Par ailleurs, ces nominations confirment la montée en puissance des partis d’extrême-droite au sein du Parlement européen. Depuis l’arrivée de Giorgia Meloni, le PPE et CRE ont pu s’accorder sur des votes communs comme sur le texte sur la restauration de la nature ou mi-novembre sur le texte relatif à l’importation de produits issus de la déforestation. « Ce n’est pas un revirement majeur dans la mesure où CRE a déjà obtenu des vice-présidences au Parlement européen. Cependant, c’est la confirmation que le groupe de Giorgia Meloni n’est pas derrière le cordon sanitaire, contrairement au groupe du Rassemblement national », explique Francisco Roa Bastos.
La candidate espagnole acceptée par le PPE
Suite aux réserves des libéraux et des sociaux-démocrates sur la nomination de Raffaele Fitto, la droite européenne a voulu écarter la candidate espagnole, Teresa Ribera. La droite espagnole, composante centrale du PPE, a notamment exigé de l’ancienne ministre de l’environnement qu’elle réponde aux questions des parlementaires espagnols sur sa responsabilité après les inondations dans la région de Valence. Si l’ancienne ministre a accepté, elle a néanmoins refusé la deuxième condition consistant à démissionner de son poste de commissaire si des poursuites judiciaires étaient engagées. « Ce qui a mis le feu aux poudres c’est la prise en compte dans les débats des enjeux nationaux espagnols, c’est toujours un peu le cas dans les auditions. Il y a régulièrement un télescopage des intérêts européens et nationaux », relève Francisco Roa Bastos.
Le PPE au centre du jeu, les autres partis marginalisés
Malgré la présence d’enjeux nationaux, l’accord conclu entre le PPE, Renew et les sociaux-démocrates doit servir de base de travail pour former des coalitions au cours de la législature. C’est en tout cas ce que suggère le communiqué commun, obtenu par Politico, dressant les neuf priorités politiques de la législature. « Cet accord débloque une situation qui mettait en péril la stabilité de l’Union européenne », pointe la cheffe de file des sociaux-démocrates dans un communiqué de presse tandis que Renew se réjouit d’avoir « uni le centre pour défendre l’Europe ». Néanmoins, certains eurodéputés sociaux-démocrates, comme Pierre Jouvet (PS), ont exprimé leur rejet de l’accord.

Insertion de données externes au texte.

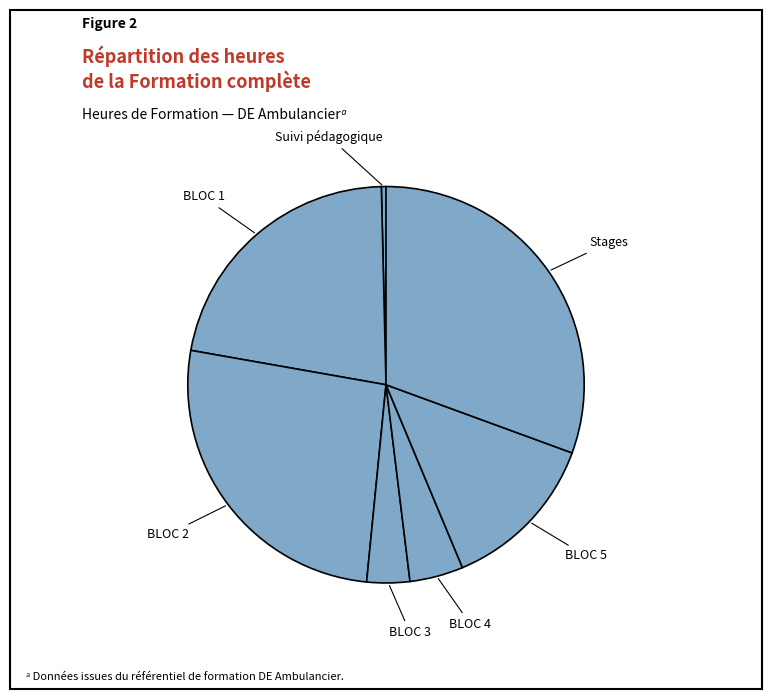

Is it true that BLOC 2 is 26% of the pie?

True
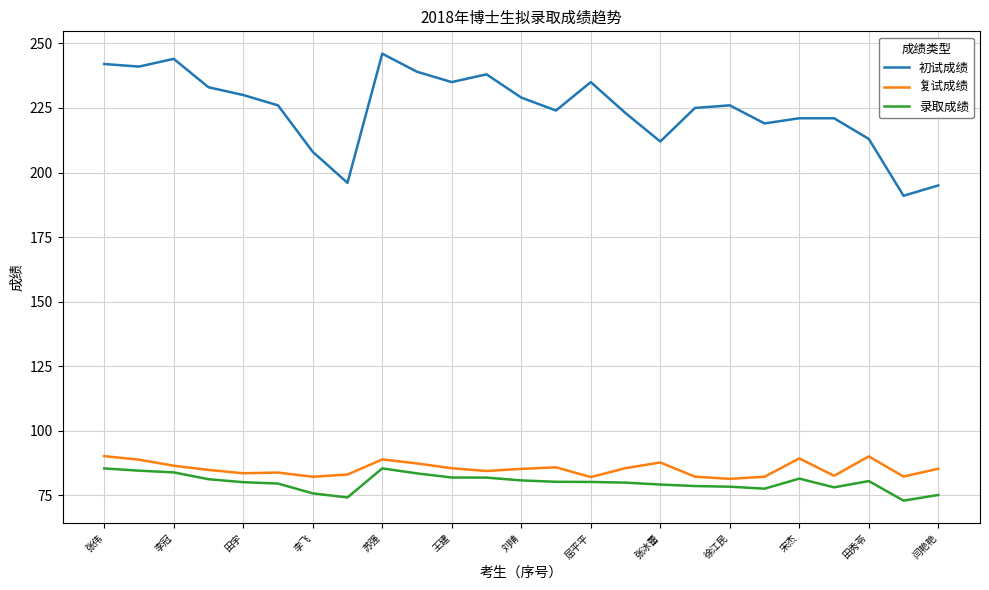

Which series has the widest spread of values?

初试成绩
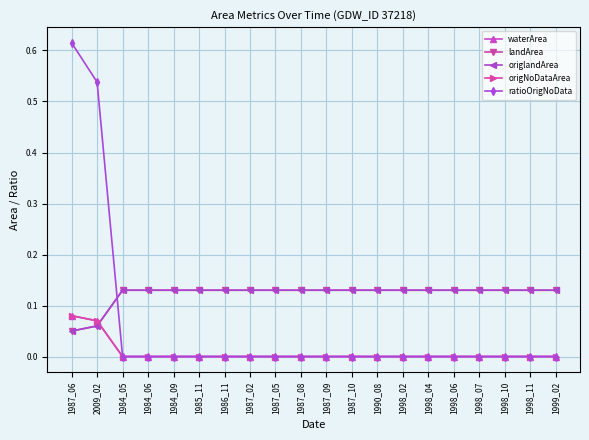

True or false: waterArea and ratioOrigNoData cross at least once.

False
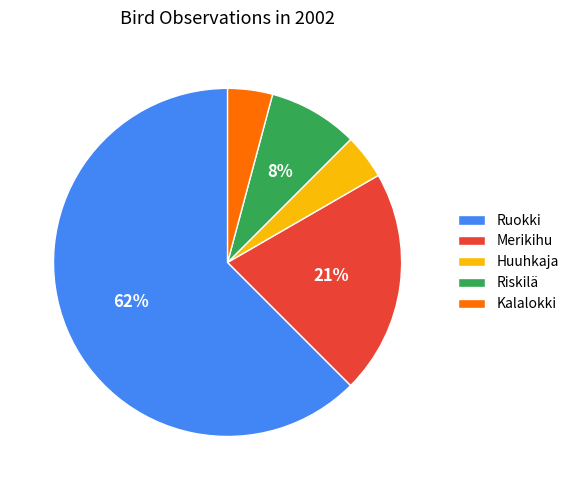

Count the number of slices in the pie.

5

En cause, l’absence de garanties offertes par le PPE sur le renouvellement d’une alliance de circonstance avec l’extrême-droite. « Ce que l’on constate, c’est une confirmation que le PPE et Manfred Weber (président du PPE) sont la force dominante pour conclure des accords. Ils ont le groupe le plus important et peuvent nouer des alliances à leur gauche et à leur droite, c’est le groupe pivot qui devrait mener la danse dans la prochaine législature », souligne Francisco Roa Bastos. Avec 188 députés sur les 720 que compte le Parlement européen, le parti de la droite européenne se retrouve en position de force face aux libéraux et aux sociaux-démocrates, tout en gardant la possibilité de négocier avec le groupe CRE. Enfin cet accord conforte la place de la droite allemande dans les institutions européennes et notamment du parti d’Ursula von der Leyen principale composante du PPE. « Ce sera la mandature du PPE et de la droite allemande », assure Francisco Roa Bastos avant même la tenue des élections législatives en Allemagne, en février prochain.